04.09.2012
By Terry Flanagan

Energy Markets Cope With Regulations

Use of analytics can boost decision making and risk management.

Energy and commodity markets are adjusting to the new realities of regulation of the OTC derivatives markets.

While the energy and commodity space today is not accustomed, and largely unequipped, to monitor and report in real-time in response to Dodd-Frank requirements, the sector can learn from financial industry’s experience.

Regulatory compliance represents a mandatory investment, but can also become a means to extract great business value through the use of analytics for enhanced decision-making and risk management.

“The simple fact is that swaps, collateral or otherwise, are a major part of the market,” said Louis Caron, executive lead at SAS RiskAdvisory.

While swaps may contribute to systemic risk, the transparency that is afforded by moving swaps onto an exchange could have the function of decreasing systemic risk, since regulators have the ability to track them.

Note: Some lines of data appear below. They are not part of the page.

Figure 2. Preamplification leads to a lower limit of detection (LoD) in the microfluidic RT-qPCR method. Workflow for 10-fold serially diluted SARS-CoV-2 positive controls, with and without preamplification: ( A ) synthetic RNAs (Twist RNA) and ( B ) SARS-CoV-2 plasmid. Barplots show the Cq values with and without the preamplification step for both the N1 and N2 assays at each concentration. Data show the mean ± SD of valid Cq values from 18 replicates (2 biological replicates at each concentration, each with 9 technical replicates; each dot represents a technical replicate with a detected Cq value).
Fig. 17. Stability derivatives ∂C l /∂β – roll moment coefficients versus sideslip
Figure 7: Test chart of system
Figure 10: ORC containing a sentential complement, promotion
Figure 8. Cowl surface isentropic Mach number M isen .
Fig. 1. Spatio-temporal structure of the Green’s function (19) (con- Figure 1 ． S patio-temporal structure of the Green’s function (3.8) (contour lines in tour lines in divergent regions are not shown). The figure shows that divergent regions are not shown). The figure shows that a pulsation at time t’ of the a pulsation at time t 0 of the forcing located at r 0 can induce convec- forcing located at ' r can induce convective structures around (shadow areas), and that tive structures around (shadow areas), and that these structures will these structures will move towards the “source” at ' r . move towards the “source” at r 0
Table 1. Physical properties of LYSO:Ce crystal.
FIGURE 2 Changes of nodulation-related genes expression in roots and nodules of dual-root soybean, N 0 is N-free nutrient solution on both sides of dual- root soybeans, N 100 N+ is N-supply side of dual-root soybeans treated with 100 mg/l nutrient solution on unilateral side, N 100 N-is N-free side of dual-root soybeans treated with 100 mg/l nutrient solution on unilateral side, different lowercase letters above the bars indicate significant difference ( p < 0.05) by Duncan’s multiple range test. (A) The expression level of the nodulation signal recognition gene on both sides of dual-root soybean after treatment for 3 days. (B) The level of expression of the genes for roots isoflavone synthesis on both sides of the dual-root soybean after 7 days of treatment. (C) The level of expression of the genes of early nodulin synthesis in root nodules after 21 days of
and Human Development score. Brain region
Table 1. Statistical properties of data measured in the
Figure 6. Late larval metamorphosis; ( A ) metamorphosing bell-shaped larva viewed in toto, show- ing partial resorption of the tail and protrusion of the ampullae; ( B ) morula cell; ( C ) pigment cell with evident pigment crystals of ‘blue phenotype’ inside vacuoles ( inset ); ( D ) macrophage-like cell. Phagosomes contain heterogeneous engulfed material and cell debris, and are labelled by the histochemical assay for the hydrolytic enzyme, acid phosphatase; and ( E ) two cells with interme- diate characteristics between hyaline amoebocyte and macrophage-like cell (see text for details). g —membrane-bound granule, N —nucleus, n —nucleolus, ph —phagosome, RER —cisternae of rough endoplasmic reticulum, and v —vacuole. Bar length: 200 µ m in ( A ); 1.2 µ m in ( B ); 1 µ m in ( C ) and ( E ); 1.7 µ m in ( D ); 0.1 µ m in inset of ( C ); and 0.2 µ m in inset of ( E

“Futures are regulated on exchanges by the CFTC, which means if someone takes a massive futures position, the phone starts ringing,” Caron said. “Meanwhile the OTC market has remained opaque, and regulators have been trying to change that.”

RiskAdvisory provides advisory services to energy and commodity market participants affected by the Dodd-Frank Act regulatory requirements. As regulatory harmonization occurs in Europe and Asia, the company is also addressing the business impacts of new rules outside North America.

“Swaps behave like a fixed-price natural gas trade, an option or any other transaction,” said Caron. “Yes, they have different features and attributes to track in the system, but you still need to track their valuation day-to-day and include them in your exposure reports to counterparties. So in terms of the reporting burden on the customers who use our technology, this should fit in with their current best practices.”

RiskAdvisory encourages risk managers not to wait on preparing their systems to comply with Dodd-Frank, regardless of the uncertainty that remains in the rulemaking process.

“It’s a hefty data collection and reporting issue for companies in the commodities markets,” said Caron. “Our approach to Dodd-Frank compliance has minimized the impact on a firm’s daily business processes, but the reality is that companies will need time to implement a compliance solution, whatever it is.”